Strategies for Post-Arrest Care: The "SPARC" Network Project

(Présentement, le texte de cette page est disponible seulement en anglais)

  


Principal Investigators: Morrison, Laurie (St. Michael's Hospital); Dorian, Paul (St. Michael's Hospital); Scales, Damon (Sunnybrook Health Sciences Centre).

A. Statement of the health problem

A cardiac arrest occurs when the heart stops beating and will result in death if the patient fails to respond to treatment within the first 5-10 minutes. Unfortunately, despite the best care provided by first responders, most patients who survive a cardiac arrest end up with brain injury. About 60% of successfully resuscitated victims of a cardiac arrest regain consciousness but of these, 33% experience irreversible brain damage. There is sufficient evidence to support cooling patients to a very low body temperature until the blood supply to the brain has been restored. This treatment reduces brain injury and has become a recommended therapy for patients who are successfully resuscitated after cardiac arrest.

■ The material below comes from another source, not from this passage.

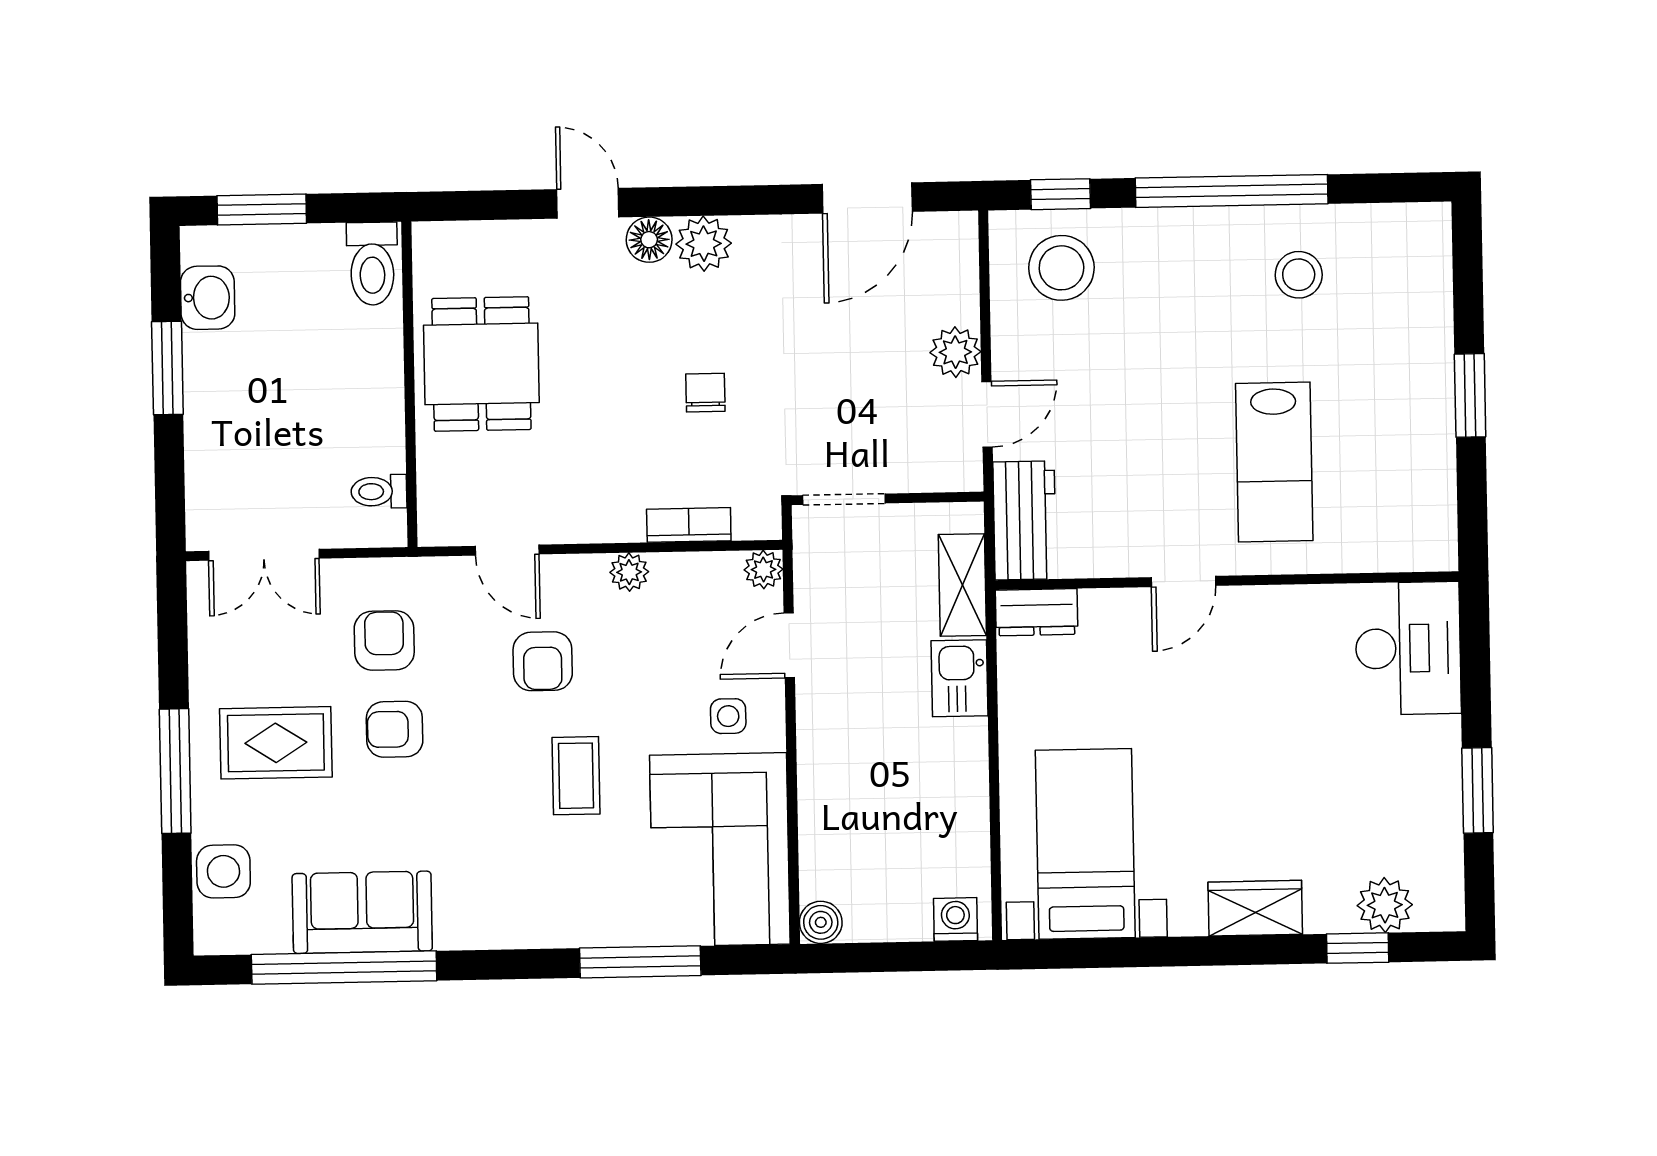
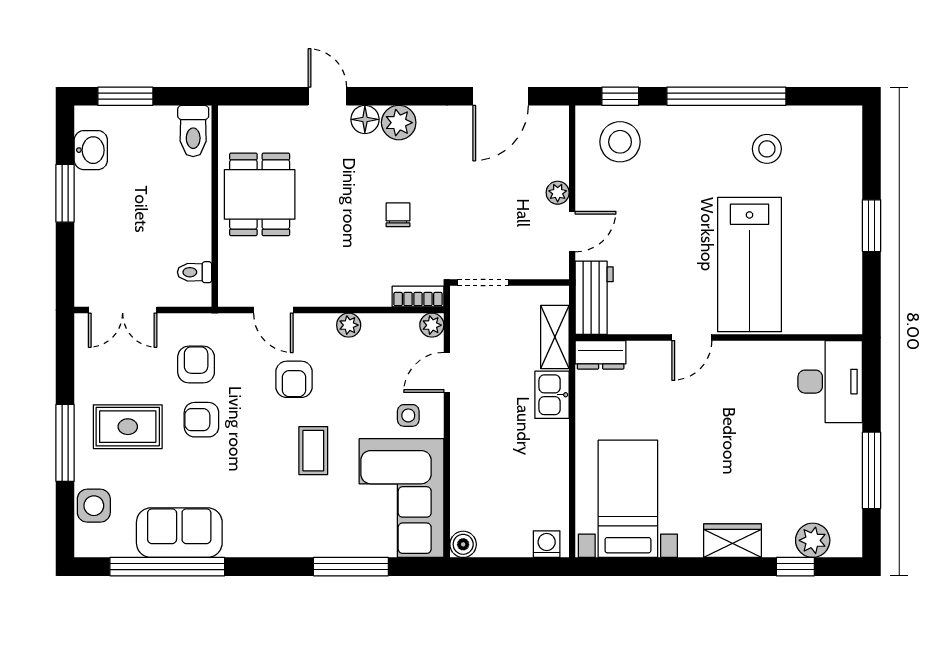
plant: (955, 352) -> (558, 193), width x0.73, depth x0.73
lab bench: (1274, 462) -> (749, 265), width x1.36, depth x1.39
bookcase: (689, 525) -> (418, 297), moved
window: (1478, 790) -> (872, 470), width x1.44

This treatment is termed mild therapeutic hypothermia. Significant research has been done on its use in clinical settings.
 
Despite the strong research evidence showing that this treatment works and is easy to use, recent surveys show that hypothermia is delivered inconsistently, incompletely, and with unnecessary in-hospital delays. Only 26% of physicians (US and Canada) and 26% of hospitals (UK) regularly use a hypothermia protocol.
 

B. Objective

Our objective is to improve the use of hypothermia as part of the post-resuscitation care for patients who experience a cardiac arrest and have been successfully resuscitated by paramedics in outside of hospitals and are brought to the local hospital for further treatment.
 

C. Approach

We will create a network of southern Ontario hospitals who receive and treat out-of-hospital cardiac arrest patients and who are interested in learning from each other to improve this treatment. We will provide the hospitals with educational materials and tools and a forum to ask questions and share their knowledge and experience. We will measure what they do and how they do it and evaluate whether this approach to standardizing care makes a difference on their every day practice. We hope that standardizing care in a way that is tailored to the institution and staff will improve the quality of care and lead to better patient outcomes. Our focus is on helping the staff in each hospital to easily put their hands on the right tools to perform hypothermia immediately on arriving at the patient’s bedside – making the right thing to do the easiest thing to do.
 

D. Unique / Innovative aspect

Due to the nature of our provincial health care system and busy day-to-day operations of the emergency and intensive care units, it is rare for hospitals to work together to standardize and share their treatment protocols and educational resources. Our approach to create a network of hospitals to do just that will enable us to leverage new and creative strategies to share knowledge and tools. Although our project focuses on therapeutic hypothermia, the required network infrastructure will allow easy implementation of future studies, in much the same manner as proposed in our study, on other treatment strategies (e.g., lung, blood pressure, ect).
 

E. Relevance to the objectives of Resuscitation and Knowledge Transfer initiative

Our project is specifically designed to help doctors and nurses apply scientific knowledge to their practice through a sustainable “community of sharing”. The community of participating hospitals and staff that make up the SPARC network share a common goal of improving patient outcomes. The information gathered will contribute to the 2010 Resuscitation Guidelines, providing evidence on strategies for using therapeutic hypothermia and provide a model for implementing and evaluating other recommended treatments in these guidelines. 
 
Our study will also contribute to the current international discussions that changing practice to improve outcome requires science, education, and tools for action. It is not enough to define how to treat patients. To make a difference in outcome, we must translate the knowledge into changing practice at the bedside.